1.3.1.2. Contenu

1.3.1.2.1. Nature de la langue décrite

On a pour habitude de décrire le dictionnaire général plus par ce qu’il n’est pas que par ce qu’il est. On l’oppose ainsi souvent à d’autres dictionnaires dont le contenu diffère : les dictionnaires spécialisés (qui traitent uniquement de certains aspects de la langue : ce sont les dictionnaires d’étymologie, les dictionnaires de noms propres, les dictionnaires d’argot, les dictionnaires de régionalismes, etc.) et les dictionnaires de spécialité (qui traitent uniquement des termes spécialisés propres à certains domaines). C’est cette dernière opposition que fait, par exemple, Svensén (1993 : 21) :

‘Some dictionaries concentrate on general vocabulary whereas others seek to cover one or more specialist areas. ’

Le dictionnaire général semble donc se restreindre à la description d’unités lexicales de la langue générale, comme le confirme la citation suivante, de Zgusta (1971 : 210) :

‘The rationale on which this category [monolingual general language dictionaries] is founded is the circumstance that these dictionaries are concerned mainly with the general language (as opposed to the different restricted ones). ’
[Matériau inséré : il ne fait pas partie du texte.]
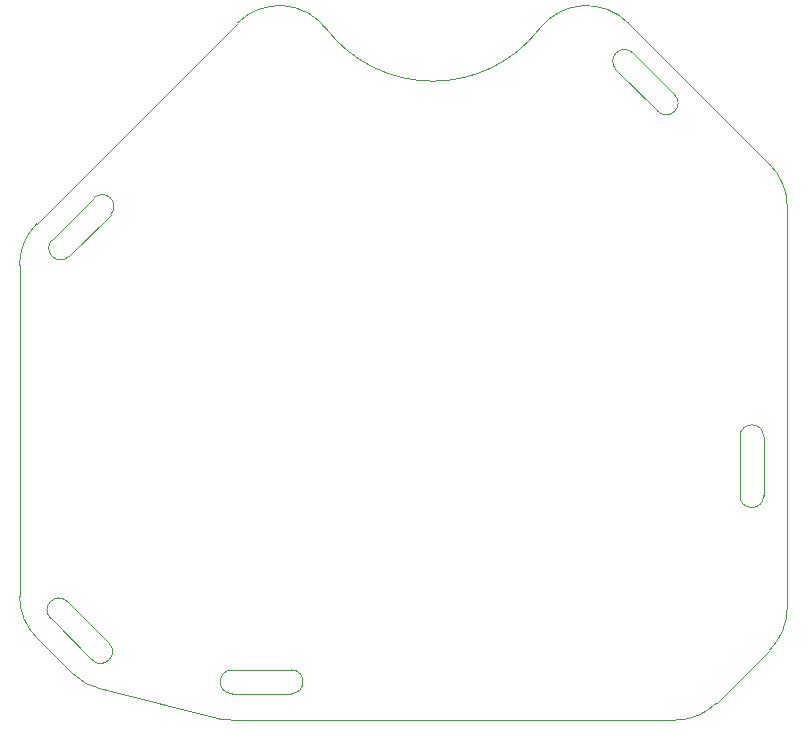
<source format=gm1>
G04 #@! TF.GenerationSoftware,KiCad,Pcbnew,(5.1.10)-1*
G04 #@! TF.CreationDate,2021-09-09T16:44:11+02:00*
G04 #@! TF.ProjectId,Motorrumsstyrning,4d6f746f-7272-4756-9d73-737479726e69,rev?*
G04 #@! TF.SameCoordinates,Original*
G04 #@! TF.FileFunction,Profile,NP*
%FSLAX46Y46*%
G04 Gerber Fmt 4.6, Leading zero omitted, Abs format (unit mm)*
G04 Created by KiCad (PCBNEW (5.1.10)-1) date 2021-09-09 16:44:11*
%MOMM*%
%LPD*%
G01*
G04 APERTURE LIST*
G04 #@! TA.AperFunction,Profile*
%ADD10C,0.050000*%
G04 #@! TD*
G04 APERTURE END LIST*
D10*
X133464466Y-64464466D02*
G75*
G02*
X141000000Y-65000000I3535534J-3535534D01*
G01*
X133000000Y-121250000D02*
G75*
G02*
X133000000Y-119250000I0J1000000D01*
G01*
X133000000Y-119250000D02*
X138000000Y-119250000D01*
X133000000Y-121250000D02*
X138000000Y-121250000D01*
X138000000Y-119250000D02*
G75*
G02*
X138000000Y-121250000I0J-1000000D01*
G01*
X176000000Y-99500000D02*
G75*
G02*
X178000000Y-99500000I1000000J0D01*
G01*
X176000000Y-104500000D02*
X176000000Y-99500000D01*
X178000000Y-104500000D02*
X178000000Y-99500000D01*
X178000000Y-104500000D02*
G75*
G02*
X176000000Y-104500000I-1000000J0D01*
G01*
X170457107Y-70542893D02*
G75*
G02*
X169042893Y-71957107I-707107J-707107D01*
G01*
X170457107Y-70542893D02*
X166921573Y-67007359D01*
X165507359Y-68421573D02*
G75*
G02*
X166921573Y-67007359I707107J707107D01*
G01*
X165507359Y-68421573D02*
X169042893Y-71957107D01*
X133000000Y-123500000D02*
X170500000Y-123500000D01*
X122028828Y-120904776D02*
X132020269Y-123403073D01*
X132020269Y-123403073D02*
G75*
G03*
X133000000Y-123500000I979731J4903073D01*
G01*
X119171573Y-84242641D02*
G75*
G02*
X117757359Y-82828427I-707107J707107D01*
G01*
X121292893Y-79292893D02*
G75*
G02*
X122707107Y-80707107I707107J-707107D01*
G01*
X119171573Y-84242641D02*
X122707107Y-80707107D01*
X121292893Y-79292893D02*
X117757359Y-82828427D01*
X119464466Y-119535534D02*
X116464466Y-116535534D01*
X116464466Y-116535534D02*
G75*
G02*
X115000000Y-113000000I3535534J3535534D01*
G01*
X133464466Y-64464466D02*
X116464466Y-81464466D01*
X122578427Y-116992641D02*
G75*
G02*
X121164213Y-118406855I-707107J-707107D01*
G01*
X122578427Y-116992641D02*
X119042893Y-113457107D01*
X117628679Y-114871321D02*
X121164213Y-118406855D01*
X117628679Y-114871321D02*
G75*
G02*
X119042893Y-113457107I707107J707107D01*
G01*
X159000000Y-65000000D02*
G75*
G02*
X141000000Y-65000000I-9000000J7000000D01*
G01*
X174035534Y-122035534D02*
X178535534Y-117535534D01*
X174035534Y-122035534D02*
G75*
G02*
X170500000Y-123500000I-3535534J3535534D01*
G01*
X178535534Y-76464466D02*
X166535534Y-64464466D01*
X166535534Y-64464466D02*
G75*
G03*
X159000000Y-65000000I-3535534J-3535534D01*
G01*
X119464466Y-119535534D02*
G75*
G03*
X122028828Y-120904776I3535534J3535534D01*
G01*
X116464466Y-81464466D02*
G75*
G03*
X115000000Y-85000000I3535534J-3535534D01*
G01*
X178535534Y-76464466D02*
G75*
G02*
X180000000Y-80000000I-3535534J-3535534D01*
G01*
X180000000Y-114000000D02*
X180000000Y-80000000D01*
X115000000Y-113000000D02*
X115000000Y-85000000D01*
X178535534Y-117535534D02*
G75*
G03*
X180000000Y-114000000I-3535534J3535534D01*
G01*
M02*

</source>
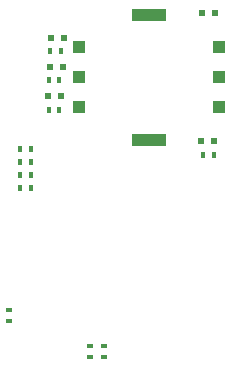
<source format=gbr>
G04 #@! TF.FileFunction,Paste,Bot*
%FSLAX46Y46*%
G04 Gerber Fmt 4.6, Leading zero omitted, Abs format (unit mm)*
G04 Created by KiCad (PCBNEW 4.0.6) date 01/21/18 22:34:32*
%MOMM*%
%LPD*%
G01*
G04 APERTURE LIST*
%ADD10C,0.100000*%
%ADD11R,0.600000X0.500000*%
%ADD12R,1.100000X1.000000*%
%ADD13R,3.000000X1.000000*%
%ADD14R,0.400000X0.600000*%
%ADD15R,0.600000X0.400000*%
G04 APERTURE END LIST*
D10*
D11*
X152180380Y-98252280D03*
X151080380Y-98252280D03*
D12*
X140775200Y-90373200D03*
X140725200Y-92913200D03*
X140775200Y-95453200D03*
X152575200Y-95453200D03*
X152575200Y-92913200D03*
X152575200Y-90373200D03*
D13*
X146675200Y-87613200D03*
X146675200Y-98213200D03*
D11*
X151145240Y-87421720D03*
X152245240Y-87421720D03*
X138388000Y-89535000D03*
X139488000Y-89535000D03*
X138134000Y-94488000D03*
X139234000Y-94488000D03*
X138261000Y-92011500D03*
X139361000Y-92011500D03*
D14*
X139070500Y-93154500D03*
X138170500Y-93154500D03*
X139070500Y-95631000D03*
X138170500Y-95631000D03*
X151271820Y-99514660D03*
X152171820Y-99514660D03*
X139197500Y-90678000D03*
X138297500Y-90678000D03*
X135757500Y-98996500D03*
X136657500Y-98996500D03*
X135757500Y-101155500D03*
X136657500Y-101155500D03*
X135757500Y-102235000D03*
X136657500Y-102235000D03*
X135757500Y-100076000D03*
X136657500Y-100076000D03*
D15*
X134823200Y-112630800D03*
X134823200Y-113530800D03*
X142849600Y-116566100D03*
X142849600Y-115666100D03*
X141643100Y-116571600D03*
X141643100Y-115671600D03*
M02*

</source>
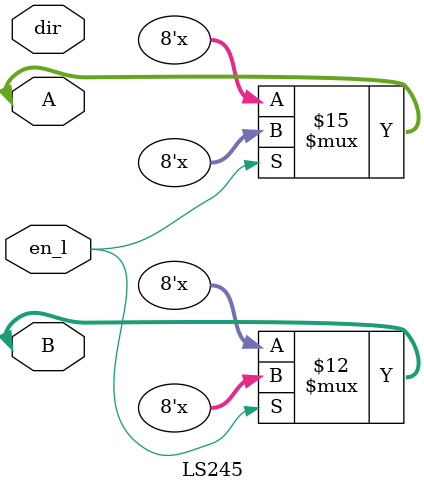
<source format=sv>
`timescale 1ns / 1ps


module LS245(inout logic [7:0] A, B,
            input logic dir, en_l);
            
            always_comb begin
                if(en_l == 1'b1) begin
                    A = 8'bzzzz_zzzz;
                    B = 8'bzzzz_zzzz;
                end
                else begin
                    if(dir)
                        B = A;
                    else
                        A = B;
                end
            end
endmodule

</source>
Cette définition par opposition, assez répandue, semble cependant quelque peu stérile, et revient à opposer mot et terme, ce qui tourne au cercle vicieux, comme l’explique Béjoint (1988 : 355) :

‘scientific and technical words can only be defined in opposition to ‘common’ or ‘general’ words, which (if one leaves out the special category of ‘function words’) can only be defined by the fact that they are not specialized, thus creating a vicious circle from which it is difficult to escape.’

En réalité, le dictionnaire général ne se contente de toute façon pas de décrire des mots de la langue générale, comme l’indique Svensén (1993 : 21) : “in general terms, purely technical dictionaries are commoner than purely general dictionaries”, et c’est là qu’il faut regarder de plus près la citation précédente de Hartmann & James : “a type of reference work intended to provide a comprehensive description of the whole language, with special attention to vocabulary 53 , et celle de Zgusta : “mainly 54 general language”. De fait, la spécificité du dictionnaire général repose sur le fait qu’il essaie de couvrir tous les mots de la langue 55 , et qu’il inclut donc, parmi les unités lexicales qu’il traite, c’est-à-dire au sein de sa macrostructure, une certaine dose de régionalismes, d’archaïsmes, de mots argotiques, etc., et surtout, ce qui nous intéresse au plus haut chef, de mots scientifiques et techniques, c’est-à-dire de termes 56 , comme l’indique Pearson (1998 : 69) :

‘In addition to providing definitions of what are commonly described as general language words, all general dictionaries will include definitions of technical terms.’
Notes
53.

Souligné par nos soins.

54.

Souligné par nos soins.

55.

Le terme vocabulary utilisé par Hartmann & James (1998 : 154) est d’ailleurs défini comme : “the sum total of the words used in a language”. C’est la même chose que soulignent Béjoint (2000 : 37) : “The macrostructure of a dictionary can be called general if it includes all, or a representative section, of the elements of a lexicon, even the obsolete and archaic, and also all of its varieties in synchrony [...]”, et Roberts (1992 : 93), qui, parlant du Dictionnaire Canadien Bilingue, dit : “it will be a general bilingual dictionary, rather than a specialized one. In other words, it will attempt the coverage of the whole lexicon of Canadian English and French, instead of focussing one specialized sector or subject area”. (Souligné par nos soins dans ces deux dernières citations).

56.

C’est d’ailleurs ce qui fait dire à Lerat (1995 : 173) que l’on peut considérer « le dictionnaire de langue générale comme le degré zéro de la terminographie ».